# betta with endlers!



## skincareaddicted (Mar 19, 2007)

I recently added some endlers (7 females, 3 males, 2 fry) to my 10 gallon betta planted tank. My betta is a halfmoon and i thought quite mild mannered since he never bothered some african dwarf frogs i had put in the tank (i eventually took the ADFs out for fear of them snapping at the betta's fins) or a gold mystery snail i had in there. 

I put the endlers in and my, he's been chasing them since yesterday! My tank is well stocked with plants and i have a bunch of floating guppy grass (thanks to aussiehippie) and various mosses floating to help the endlers out. I don't think the betta can actually catch the endlers as they are way too fast for him and the betta's fins are quite heavy so he isn't a fast swimmer. 

I am however, worried the betta won't get used to the endlers. His once beautiful tail is blown and split from flaring and chasing the poor endlers all over the tank and through plants. I guess I should just wait and see if he will get used to them, but i am worried that being upset at the endlers' presence will harm the betta. i would hate to take him out of the 10 gallon as i originally bought the home for him. 

I remember my sister keeping a betta male with a school of tetras years ago and she said it took him a week to get used to the tetras and stopped chasing them. 
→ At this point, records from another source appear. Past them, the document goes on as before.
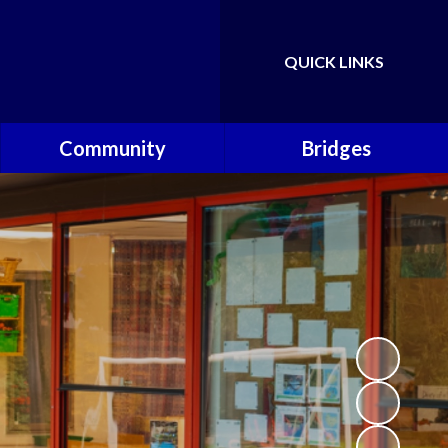
QUICK LINKS
Powered by
Translate
Community
Bridges
Governors
Welcome
School Nursing Team
Fundraising Friends at
Brownsover School (FABS)
Open Days
Groups/Organisations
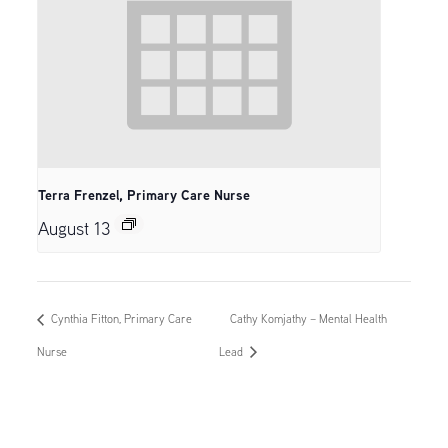
Terra Frenzel, Primary Care Nurse
August 13
Cynthia Fitton, Primary Care
Cathy Komjathy – Mental Health
Nurse
Lead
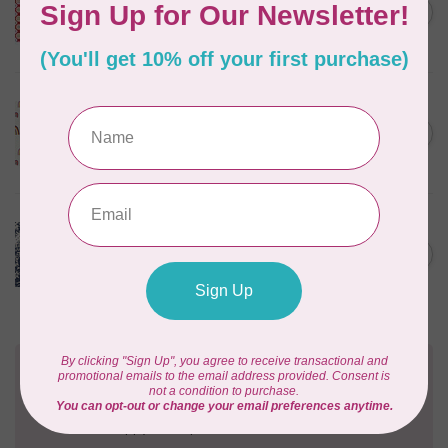
Happy Place Applique,
C$0.30
Cayenne, $0.30/cm or $30/m
In stock
ART GALLERY
KUSHUKURU, FORTUNATE
CHIRAPA KNIT, PER CM OR
C$0.32
$32/M
In stock
CLOUD9 FABRICS
Sienna & Indigo, Wild
Blooms Double Gauze,
C$0.30
$0.3/cm or $30/m
In stock
Need Help?
Contact us with any questions you may have!
Send us an email
or
give us a call
. We're
happy to help!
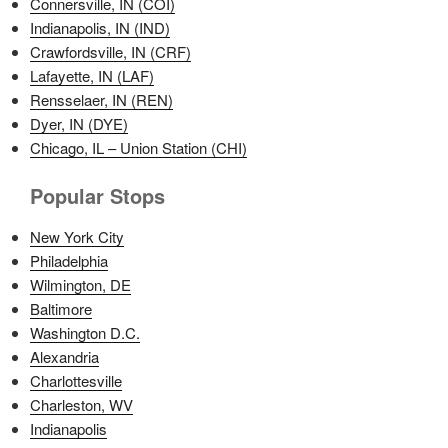
Connersville, IN (COI)
Indianapolis, IN (IND)
Crawfordsville, IN (CRF)
Lafayette, IN (LAF)
Rensselaer, IN (REN)
Dyer, IN (DYE)
Chicago, IL – Union Station (CHI)
Popular Stops
New York City
Philadelphia
Wilmington, DE
Baltimore
Washington D.C.
Alexandria
Charlottesville
Charleston, WV
Indianapolis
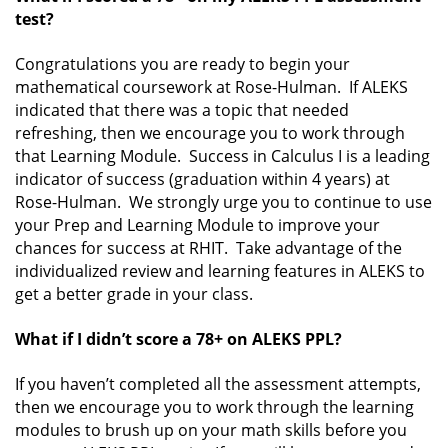
test?
Congratulations you are ready to begin your
mathematical coursework at Rose-Hulman. If ALEKS
indicated that there was a topic that needed
refreshing, then we encourage you to work through
that Learning Module. Success in Calculus I is a leading
indicator of success (graduation within 4 years) at
Rose-Hulman. We strongly urge you to continue to use
your Prep and Learning Module to improve your
chances for success at RHIT. Take advantage of the
individualized review and learning features in ALEKS to
get a better grade in your class.
What if I didn’t score a 78+ on ALEKS PPL?
If you haven’t completed all the assessment attempts,
then we encourage you to work through the learning
modules to brush up on your math skills before you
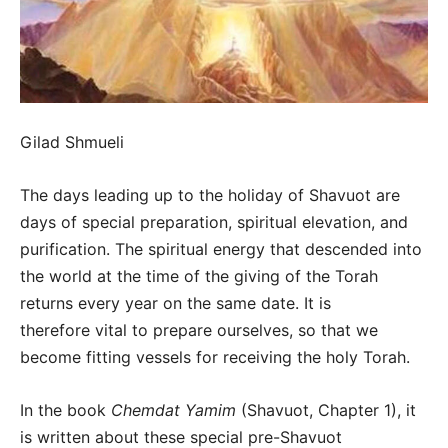
Gilad Shmueli
The days leading up to the holiday of Shavuot are
days of special preparation, spiritual elevation, and
purification. The spiritual energy that descended into
the world at the time of the giving of the Torah
returns every year on the same date. It is
therefore vital to prepare ourselves, so that we
become fitting vessels for receiving the holy Torah.
In the book
Chemdat Yamim
(Shavuot, Chapter 1), it
is written about these special pre-Shavuot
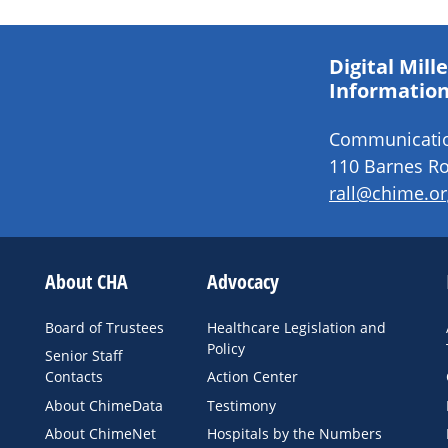
Digital Mil
Information
Communication
110 Barnes Ro
rall@chime.or
About CHA
Advocacy
Board of Trustees
Healthcare Legislation and
Policy
Senior Staff
Contacts
Action Center
About ChimeData
Testimony
About ChimeNet
Hospitals by the Numbers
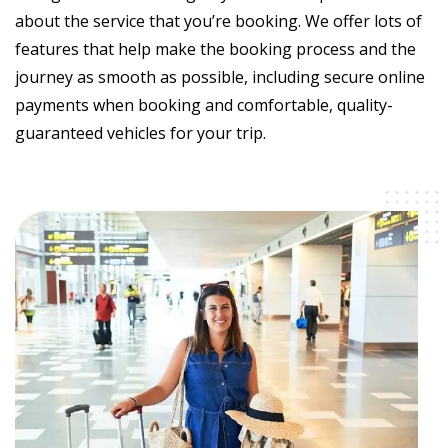
about the service that you’re booking. We offer lots of
features that help make the booking process and the
journey as smooth as possible, including secure online
payments when booking and comfortable, quality-
guaranteed vehicles for your trip.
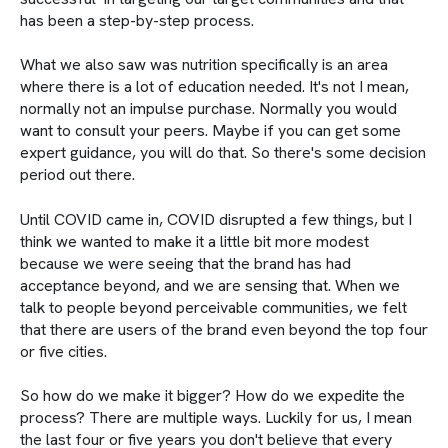
has been a step-by-step process.
What we also saw was nutrition specifically is an area
where there is a lot of education needed. It's not I mean,
normally not an impulse purchase. Normally you would
want to consult your peers. Maybe if you can get some
expert guidance, you will do that. So there's some decision
period out there.
Until COVID came in, COVID disrupted a few things, but I
think we wanted to make it a little bit more modest
because we were seeing that the brand has had
acceptance beyond, and we are sensing that. When we
talk to people beyond perceivable communities, we felt
that there are users of the brand even beyond the top four
or five cities.
So how do we make it bigger? How do we expedite the
process? There are multiple ways. Luckily for us, I mean
the last four or five years you don't believe that every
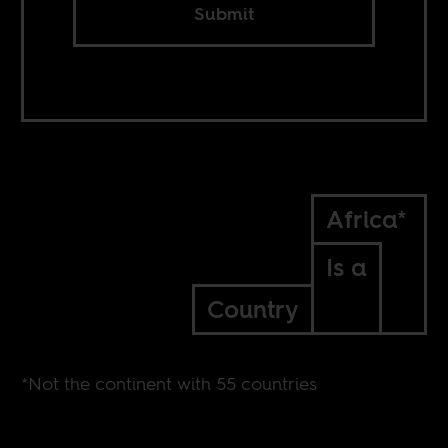
Submit
Africa*
Is a
Country
*Not the continent with 55 countries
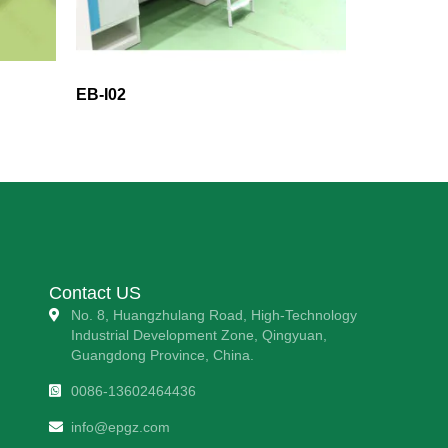
EB-I02
Contact US
No. 8, Huangzhulang Road, High-Technology
Industrial Development Zone, Qingyuan,
Guangdong Province, China.
0086-13602464436
info@epgz.com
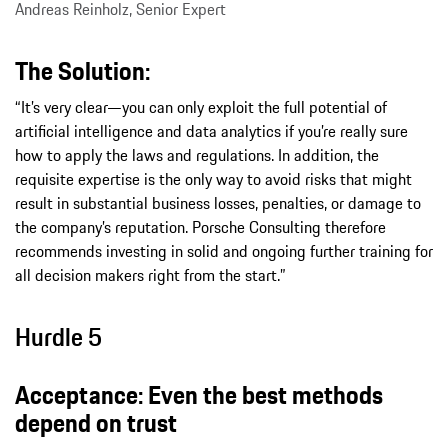
Andreas Reinholz, Senior Expert
The Solution:
“It’s very clear—you can only exploit the full potential of
artificial intelligence and data analytics if you’re really sure
how to apply the laws and regulations. In addition, the
requisite expertise is the only way to avoid risks that might
result in substantial business losses, penalties, or damage to
the company’s reputation. Porsche Consulting therefore
recommends investing in solid and ongoing further training for
all decision makers right from the start.”
Hurdle 5
Acceptance: Even the best methods
depend on trust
Can those of you have kept bettas with other fish tell me how long it took your betta to get used to the other fishes? 

Thanks! Kristen


----------



## DonaldmBoyer (Aug 18, 2005)

I've never kept bettas, but I am fairly certain that you are going to have the same problem. You introduced a potential meal to the betta, and he'll eventually catch and eat what he can, especially with the fry. Sorry, Kristen!! You may want to get another ten gallon just for the betta!


----------



## joycould (Mar 13, 2007)

One thing is for sure you won't have any baby endlers, and if he is as big as my biggest betta he will eat the adults.


----------



## skincareaddicted (Mar 19, 2007)

Looks like he is tired of chasing them. As with fry, i have hiding space for them but i am not really looking to raise a ton of endlers at the moment. If need be, i guess another tank, i need a bigger house really!


----------